**Source data**
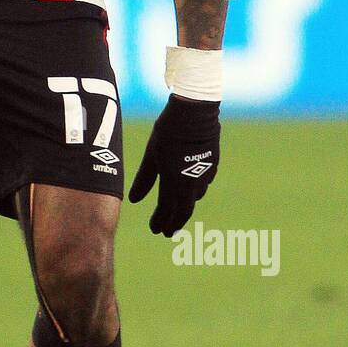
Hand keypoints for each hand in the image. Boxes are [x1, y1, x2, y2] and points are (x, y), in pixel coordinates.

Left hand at [128, 95, 219, 235]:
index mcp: (174, 183)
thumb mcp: (151, 156)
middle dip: (174, 222)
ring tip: (177, 212)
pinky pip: (202, 184)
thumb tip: (134, 200)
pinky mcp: (212, 165)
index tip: (155, 230)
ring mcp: (205, 175)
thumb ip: (144, 180)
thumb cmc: (168, 132)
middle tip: (167, 233)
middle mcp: (192, 183)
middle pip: (184, 210)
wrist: (195, 113)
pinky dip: (194, 192)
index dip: (160, 222)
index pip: (167, 210)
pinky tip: (190, 190)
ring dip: (184, 208)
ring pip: (194, 198)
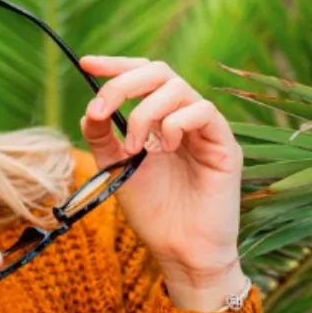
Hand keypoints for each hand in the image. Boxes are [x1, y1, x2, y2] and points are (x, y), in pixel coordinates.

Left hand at [78, 56, 247, 309]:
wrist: (178, 249)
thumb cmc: (152, 210)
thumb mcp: (116, 167)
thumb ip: (102, 137)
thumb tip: (90, 108)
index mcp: (159, 118)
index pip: (141, 76)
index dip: (115, 65)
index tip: (86, 63)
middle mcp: (183, 117)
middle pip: (159, 72)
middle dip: (124, 84)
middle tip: (103, 110)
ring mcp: (206, 129)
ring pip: (178, 88)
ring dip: (146, 112)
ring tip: (137, 147)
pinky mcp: (225, 145)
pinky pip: (203, 111)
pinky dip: (175, 122)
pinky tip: (165, 148)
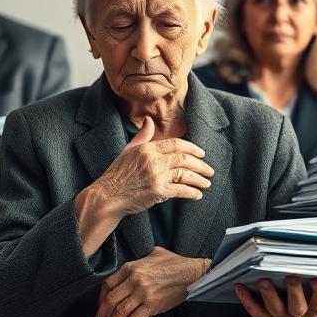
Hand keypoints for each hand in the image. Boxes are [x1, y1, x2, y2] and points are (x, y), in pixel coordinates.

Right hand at [87, 116, 214, 217]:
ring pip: (185, 174)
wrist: (107, 196)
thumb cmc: (117, 174)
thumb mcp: (128, 150)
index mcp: (148, 148)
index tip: (201, 154)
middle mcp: (153, 160)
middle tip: (209, 170)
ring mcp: (156, 175)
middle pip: (184, 158)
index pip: (176, 144)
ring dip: (199, 179)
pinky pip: (181, 190)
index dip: (192, 148)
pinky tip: (198, 195)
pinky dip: (192, 193)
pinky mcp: (158, 191)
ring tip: (207, 183)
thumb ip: (142, 135)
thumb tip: (149, 120)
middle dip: (200, 165)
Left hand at [92, 247, 209, 316]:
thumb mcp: (152, 254)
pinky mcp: (152, 304)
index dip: (101, 299)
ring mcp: (142, 293)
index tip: (101, 308)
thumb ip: (139, 261)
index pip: (108, 285)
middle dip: (101, 315)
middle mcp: (133, 280)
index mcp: (130, 267)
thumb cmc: (175, 262)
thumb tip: (131, 268)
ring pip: (120, 312)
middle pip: (110, 300)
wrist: (192, 273)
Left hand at [235, 277, 316, 316]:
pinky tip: (238, 286)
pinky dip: (246, 299)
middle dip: (294, 292)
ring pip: (273, 309)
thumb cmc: (310, 306)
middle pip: (296, 307)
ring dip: (268, 294)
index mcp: (314, 312)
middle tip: (290, 277)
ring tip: (263, 280)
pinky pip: (254, 311)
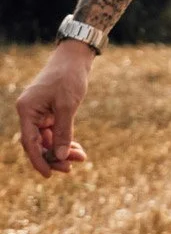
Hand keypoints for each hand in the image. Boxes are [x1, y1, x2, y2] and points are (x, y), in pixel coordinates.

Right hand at [16, 42, 94, 179]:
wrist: (75, 58)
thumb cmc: (69, 77)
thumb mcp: (68, 106)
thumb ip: (63, 131)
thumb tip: (59, 156)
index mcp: (27, 110)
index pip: (29, 142)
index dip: (38, 160)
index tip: (49, 175)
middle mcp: (29, 113)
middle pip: (38, 144)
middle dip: (54, 157)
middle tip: (70, 168)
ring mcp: (39, 113)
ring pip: (48, 140)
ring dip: (62, 150)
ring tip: (81, 158)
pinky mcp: (49, 113)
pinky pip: (54, 133)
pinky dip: (65, 141)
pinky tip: (77, 149)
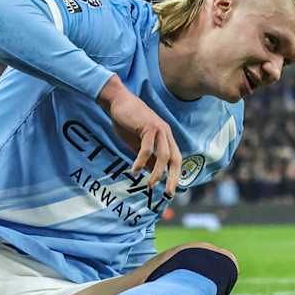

**Exercise description**
Exactly as they stand, set down the lines from the start of the material through the line with "ring pip: (194, 198)", both ends included, omitting the pictures.

**Exercise solution**
Hand keypoints for each hand in the image. Boxes are [x1, y1, x2, y2] and points are (x, y), in pixel coordinates.

Left hand at [128, 95, 219, 235]:
index mcp: (174, 183)
thumb mcp: (151, 156)
middle dip: (174, 222)
ring tip: (177, 212)
pinky pip: (202, 184)
thumb tip: (134, 200)
pinky mcp: (212, 165)
index tip: (155, 230)
ring mcp: (205, 175)
thumb ip: (144, 180)
thumb cmc: (168, 132)
middle tip: (167, 233)
middle mcp: (192, 183)
middle pip: (184, 210)
wrist: (195, 113)
pinky dip: (194, 192)
index dip: (160, 222)
index pip: (167, 210)
pinky tip: (190, 190)
ring dip: (184, 208)
ring pip: (194, 198)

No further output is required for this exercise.